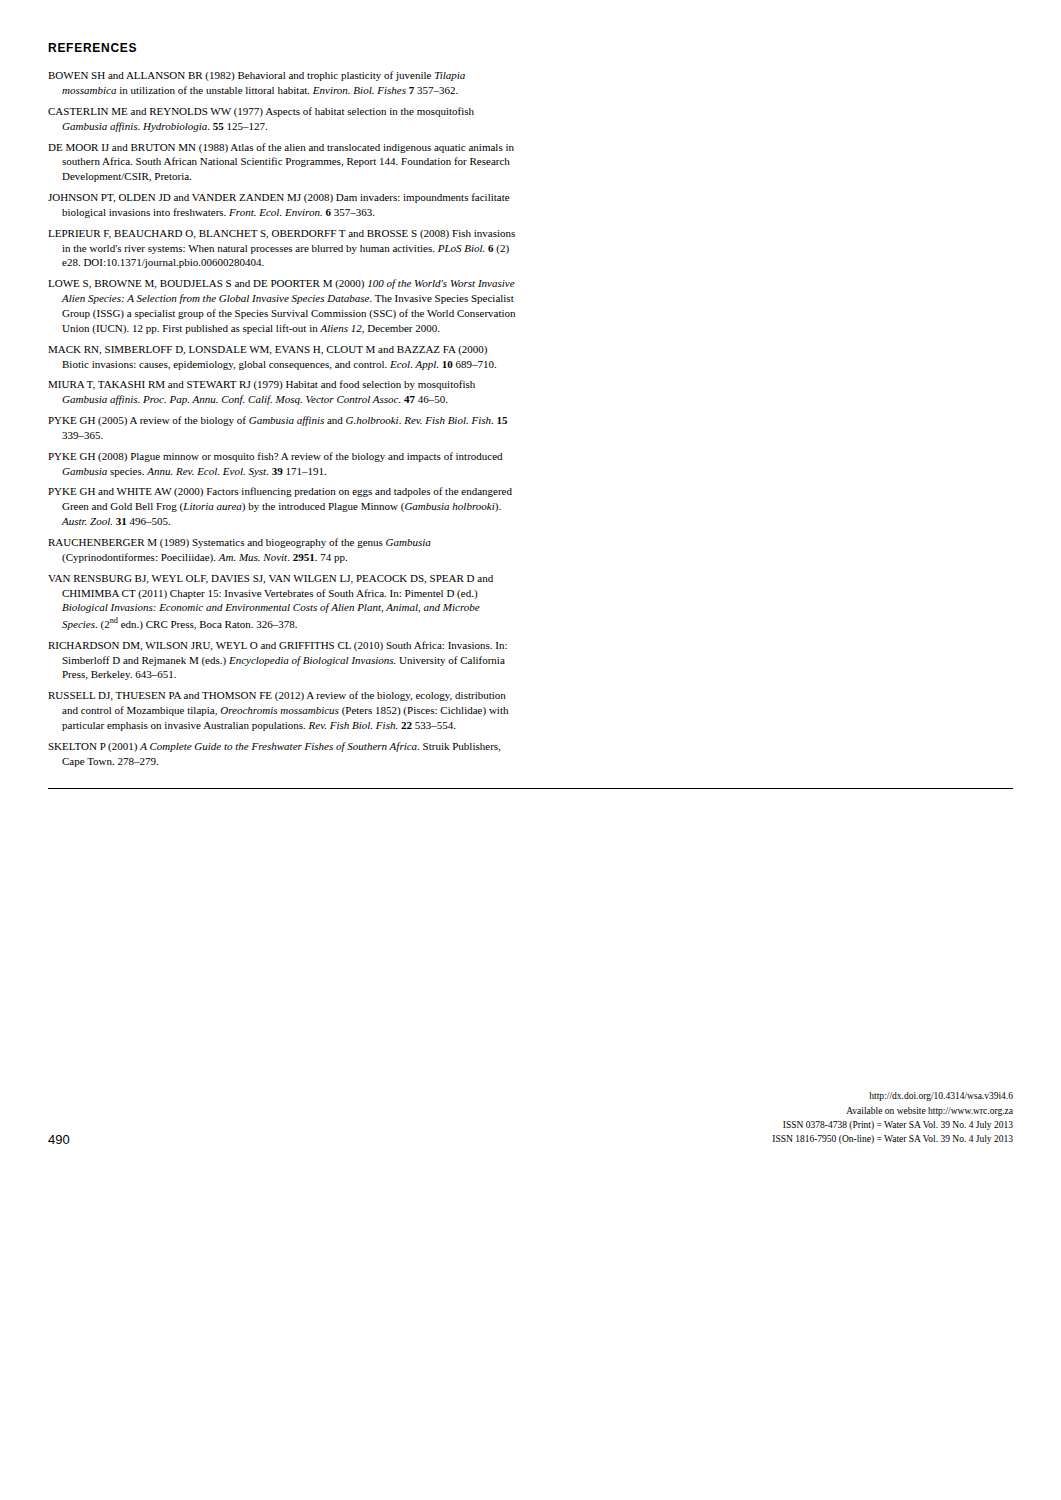REFERENCES
BOWEN SH and ALLANSON BR (1982) Behavioral and trophic plasticity of juvenile Tilapia mossambica in utilization of the unstable littoral habitat. Environ. Biol. Fishes 7 357–362.
CASTERLIN ME and REYNOLDS WW (1977) Aspects of habitat selection in the mosquitofish Gambusia affinis. Hydrobiologia. 55 125–127.
DE MOOR IJ and BRUTON MN (1988) Atlas of the alien and translocated indigenous aquatic animals in southern Africa. South African National Scientific Programmes, Report 144. Foundation for Research Development/CSIR, Pretoria.
JOHNSON PT, OLDEN JD and VANDER ZANDEN MJ (2008) Dam invaders: impoundments facilitate biological invasions into freshwaters. Front. Ecol. Environ. 6 357–363.
LEPRIEUR F, BEAUCHARD O, BLANCHET S, OBERDORFF T and BROSSE S (2008) Fish invasions in the world's river systems: When natural processes are blurred by human activities. PLoS Biol. 6 (2) e28. DOI:10.1371/journal.pbio.00600280404.
LOWE S, BROWNE M, BOUDJELAS S and DE POORTER M (2000) 100 of the World's Worst Invasive Alien Species: A Selection from the Global Invasive Species Database. The Invasive Species Specialist Group (ISSG) a specialist group of the Species Survival Commission (SSC) of the World Conservation Union (IUCN). 12 pp. First published as special lift-out in Aliens 12, December 2000.
MACK RN, SIMBERLOFF D, LONSDALE WM, EVANS H, CLOUT M and BAZZAZ FA (2000) Biotic invasions: causes, epidemiology, global consequences, and control. Ecol. Appl. 10 689–710.
MIURA T, TAKASHI RM and STEWART RJ (1979) Habitat and food selection by mosquitofish Gambusia affinis. Proc. Pap. Annu. Conf. Calif. Mosq. Vector Control Assoc. 47 46–50.
PYKE GH (2005) A review of the biology of Gambusia affinis and G.holbrooki. Rev. Fish Biol. Fish. 15 339–365.
PYKE GH (2008) Plague minnow or mosquito fish? A review of the biology and impacts of introduced Gambusia species. Annu. Rev. Ecol. Evol. Syst. 39 171–191.
PYKE GH and WHITE AW (2000) Factors influencing predation on eggs and tadpoles of the endangered Green and Gold Bell Frog (Litoria aurea) by the introduced Plague Minnow (Gambusia holbrooki). Austr. Zool. 31 496–505.
RAUCHENBERGER M (1989) Systematics and biogeography of the genus Gambusia (Cyprinodontiformes: Poeciliidae). Am. Mus. Novit. 2951. 74 pp.
VAN RENSBURG BJ, WEYL OLF, DAVIES SJ, VAN WILGEN LJ, PEACOCK DS, SPEAR D and CHIMIMBA CT (2011) Chapter 15: Invasive Vertebrates of South Africa. In: Pimentel D (ed.) Biological Invasions: Economic and Environmental Costs of Alien Plant, Animal, and Microbe Species. (2nd edn.) CRC Press, Boca Raton. 326–378.
RICHARDSON DM, WILSON JRU, WEYL O and GRIFFITHS CL (2010) South Africa: Invasions. In: Simberloff D and Rejmanek M (eds.) Encyclopedia of Biological Invasions. University of California Press, Berkeley. 643–651.
RUSSELL DJ, THUESEN PA and THOMSON FE (2012) A review of the biology, ecology, distribution and control of Mozambique tilapia, Oreochromis mossambicus (Peters 1852) (Pisces: Cichlidae) with particular emphasis on invasive Australian populations. Rev. Fish Biol. Fish. 22 533–554.
SKELTON P (2001) A Complete Guide to the Freshwater Fishes of Southern Africa. Struik Publishers, Cape Town. 278–279.
490
http://dx.doi.org/10.4314/wsa.v39i4.6
Available on website http://www.wrc.org.za
ISSN 0378-4738 (Print) = Water SA Vol. 39 No. 4 July 2013
ISSN 1816-7950 (On-line) = Water SA Vol. 39 No. 4 July 2013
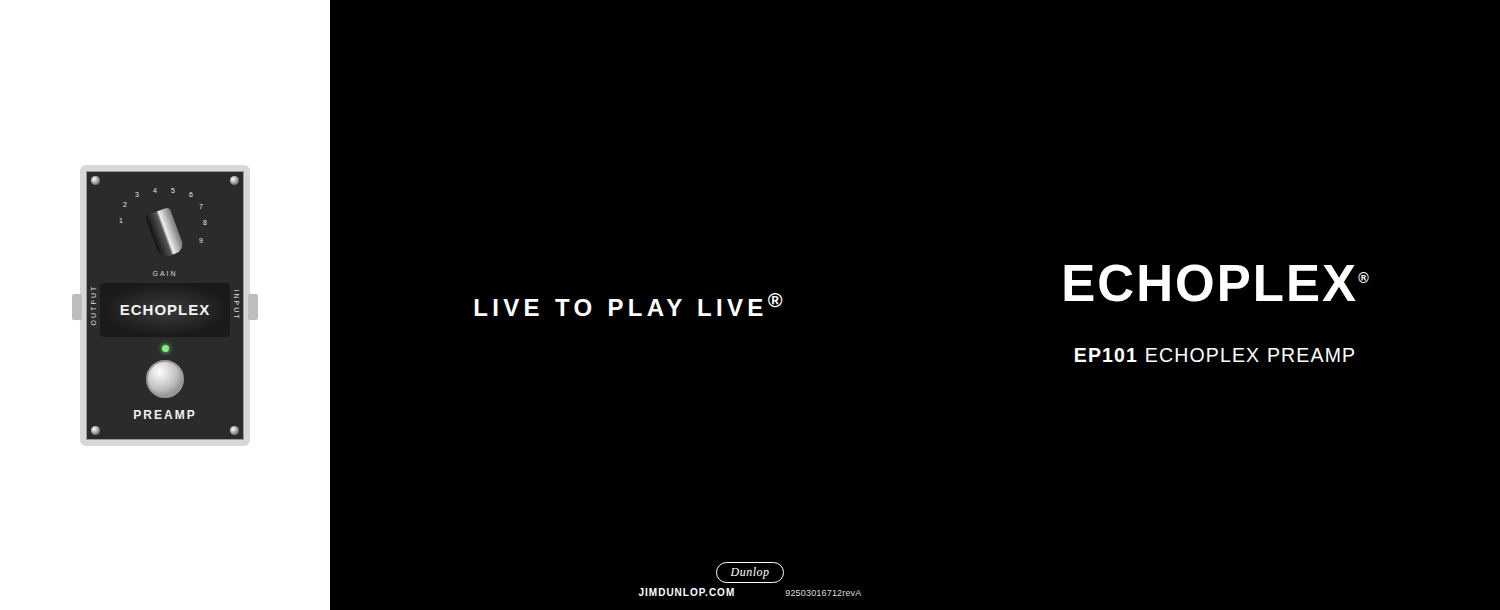1 2 3 4 5 6 7 8 9 GAIN
OUTPUT INPUT
ECHOPLEX
PREAMP
Live to Play Live®
ECHOPLEX®
EP101 ECHOPLEX PREAMP
Dunlop
JIMDUNLOP.COM 92503016712revA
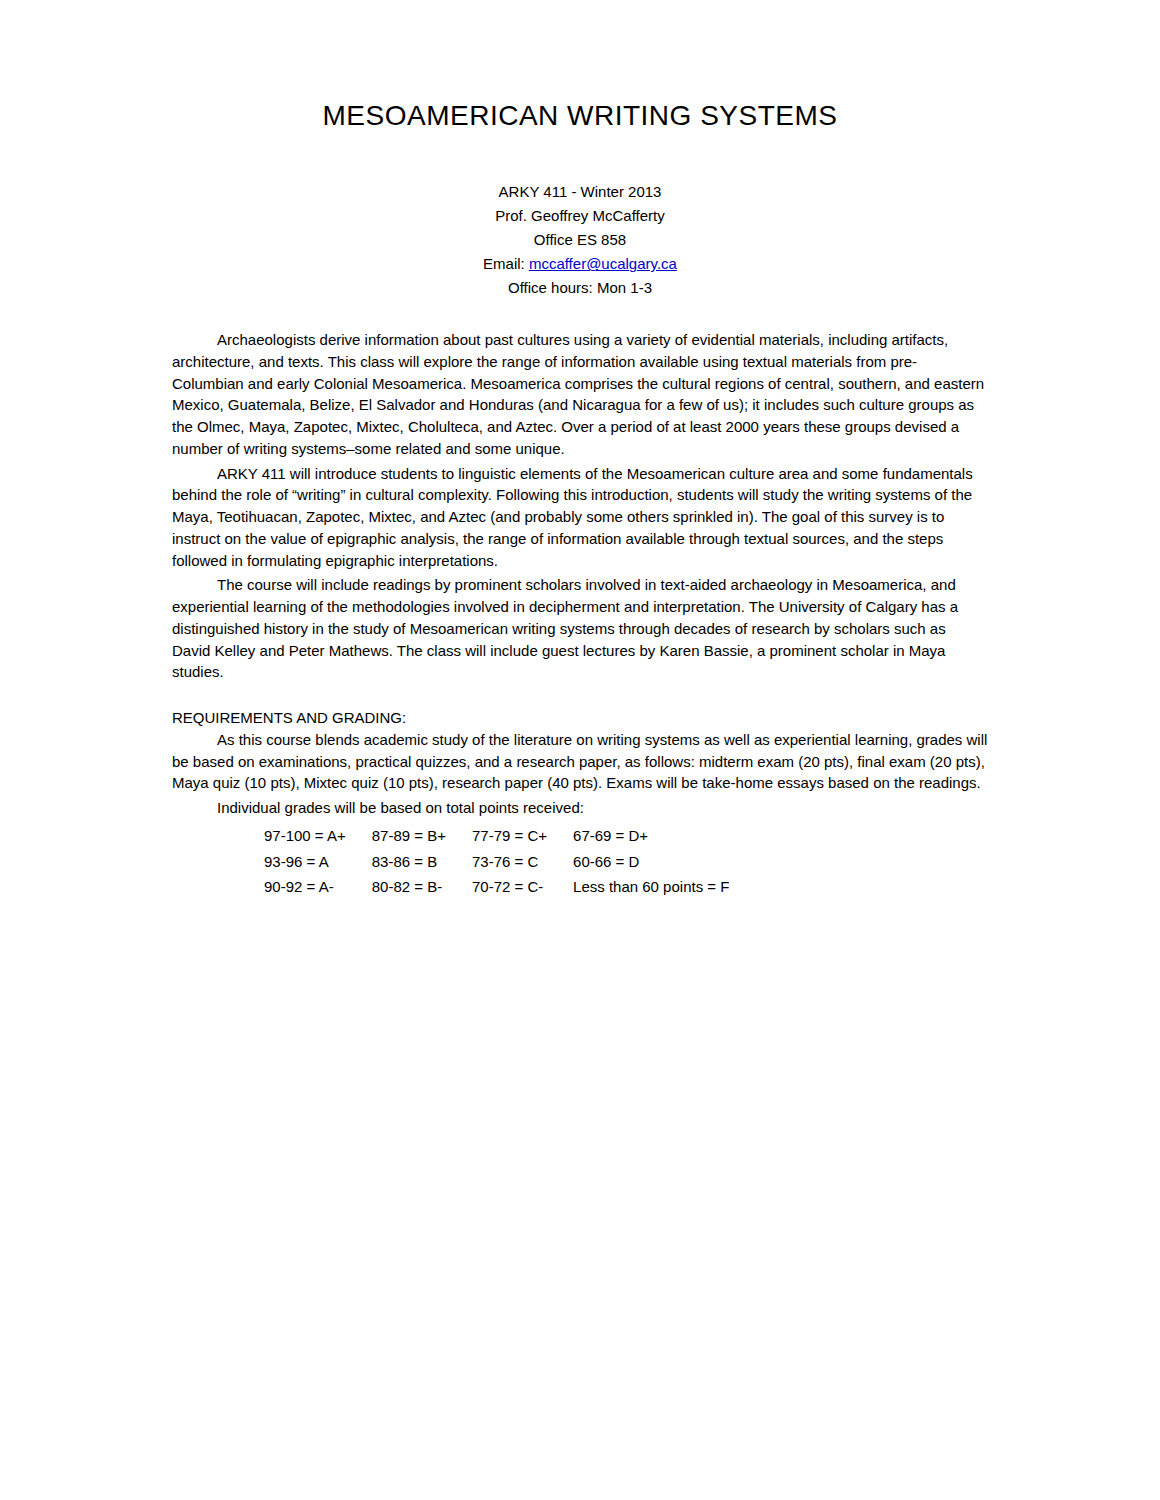MESOAMERICAN WRITING SYSTEMS
ARKY 411 - Winter 2013
Prof. Geoffrey McCafferty
Office ES 858
Email: mccaffer@ucalgary.ca
Office hours: Mon 1-3
Archaeologists derive information about past cultures using a variety of evidential materials, including artifacts, architecture, and texts. This class will explore the range of information available using textual materials from pre-Columbian and early Colonial Mesoamerica. Mesoamerica comprises the cultural regions of central, southern, and eastern Mexico, Guatemala, Belize, El Salvador and Honduras (and Nicaragua for a few of us); it includes such culture groups as the Olmec, Maya, Zapotec, Mixtec, Cholulteca, and Aztec. Over a period of at least 2000 years these groups devised a number of writing systems–some related and some unique.
ARKY 411 will introduce students to linguistic elements of the Mesoamerican culture area and some fundamentals behind the role of “writing” in cultural complexity. Following this introduction, students will study the writing systems of the Maya, Teotihuacan, Zapotec, Mixtec, and Aztec (and probably some others sprinkled in). The goal of this survey is to instruct on the value of epigraphic analysis, the range of information available through textual sources, and the steps followed in formulating epigraphic interpretations.
The course will include readings by prominent scholars involved in text-aided archaeology in Mesoamerica, and experiential learning of the methodologies involved in decipherment and interpretation. The University of Calgary has a distinguished history in the study of Mesoamerican writing systems through decades of research by scholars such as David Kelley and Peter Mathews. The class will include guest lectures by Karen Bassie, a prominent scholar in Maya studies.
Requirements and Grading:
As this course blends academic study of the literature on writing systems as well as experiential learning, grades will be based on examinations, practical quizzes, and a research paper, as follows: midterm exam (20 pts), final exam (20 pts), Maya quiz (10 pts), Mixtec quiz (10 pts), research paper (40 pts). Exams will be take-home essays based on the readings.
Individual grades will be based on total points received:
| 97-100 = A+ | 87-89 = B+ | 77-79 = C+ | 67-69 = D+ |
| 93-96 = A | 83-86 = B | 73-76 = C | 60-66 = D |
| 90-92 = A- | 80-82 = B- | 70-72 = C- | Less than 60 points = F |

━━━━━━━━

**TASK ITEM**
Within the data above, the lines from the one with "As this course" to the one with "60-66 = D |" must be repeated exactly; no other line belongs in the answer.

**RESPONSE TO THIS EXERCISE**
As this course blends academic study of the literature on writing systems as well as experiential learning, grades will be based on examinations, practical quizzes, and a research paper, as follows: midterm exam (20 pts), final exam (20 pts), Maya quiz (10 pts), Mixtec quiz (10 pts), research paper (40 pts). Exams will be take-home essays based on the readings.
Individual grades will be based on total points received:
| 97-100 = A+ | 87-89 = B+ | 77-79 = C+ | 67-69 = D+ |
| 93-96 = A | 83-86 = B | 73-76 = C | 60-66 = D |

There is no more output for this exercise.